2011年9月6日火曜日

「親」を考える


先日、バラ色の聖戦というドラマ(テレビ朝日 日曜夜23時)の撮影が当クリニックで行われた。
俳優の迫真の演技とその緊張感は、その場にいる者にしかわからないだろう。そして、何よりもそれ以上にすごいと思ったのは子役達の存在である。大人ですら演技における集中力を高めるのが大変なのにもかかわらず、子役達はそれと同じ事をやってのけてしまっている。
子役達がいるということは当然その母親達も現場に大勢いる。このドラマの内容からもわかるように、社会というのはとっても複雑で「親」になるということがどれだけ精神的・社会的に大きな責任であるかを考えさせられる。
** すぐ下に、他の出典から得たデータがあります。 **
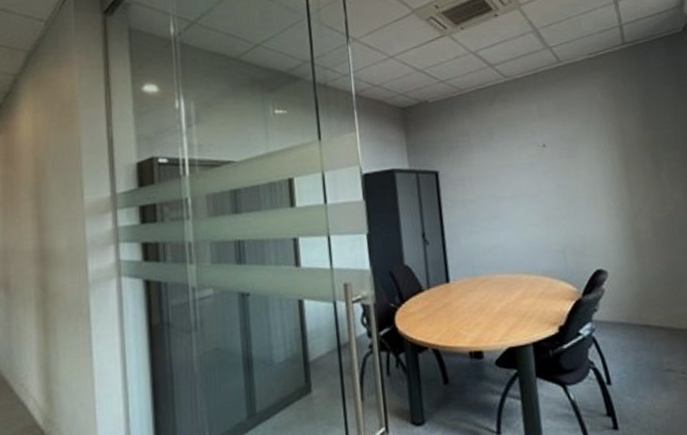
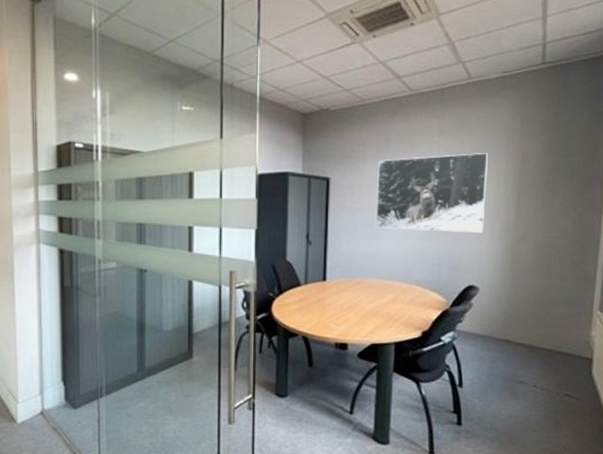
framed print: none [484,132,601,220] -> present [375,153,488,233]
社会における「親」とは何なのか?それまでの「個」としての女性・男性との違いは何か?
「こどもは社会の宝」と言わるが、本当にこども中心の社会なのか?精神的な「親」になりきれていない社会的「親」すなわち大人中心の社会ではないかと、日本の現状に疑問を感じている小児科医は少なくない。
発展途上国に行くと、こどもたちが苦しみ命を落としていることを目の当たりにする。これは衛生環境によるところが大きいが、貧困による栄養問題、出産時の管理の問題などがある。しかし、今の日本は「生まれて当然」「元気に生活して当然」など物質的な問題や経済的な問題の多くが改善されたことによる「表面的な家族生活」は送っているものの、最も重要な「こどもの心」が置き去りにされているように感じる。
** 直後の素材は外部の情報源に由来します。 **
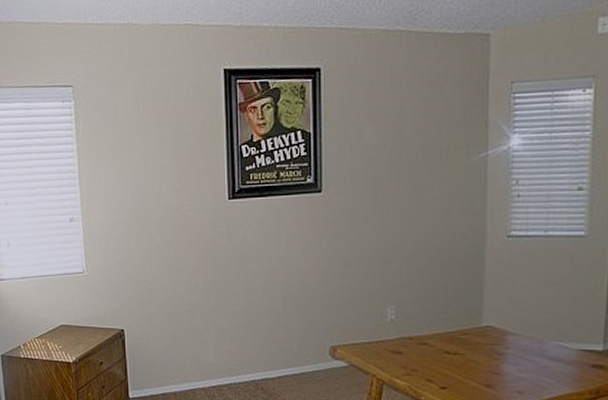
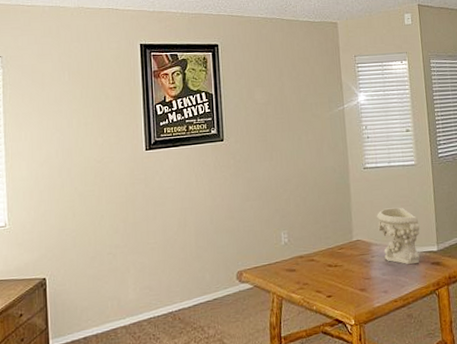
decorative bowl: none [518,290,581,364] -> present [376,207,420,265]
小児科医は、こどもの心と体を診ます。こどもはご飯を食べ、時間さえ経てば大きく成長します。しかし、「強くて優しいこころ」は育っているのだろうか?今一度振り返ってみたい、「我が子に寂しい想い」をさせていないだろうか?「親子の強い絆」となる話し合いやけんかをしっかり向き合ってしているだろうか?

普段ドラマを見ることはないが、社会を反映しているだろうこのドラマを見てみようと思う。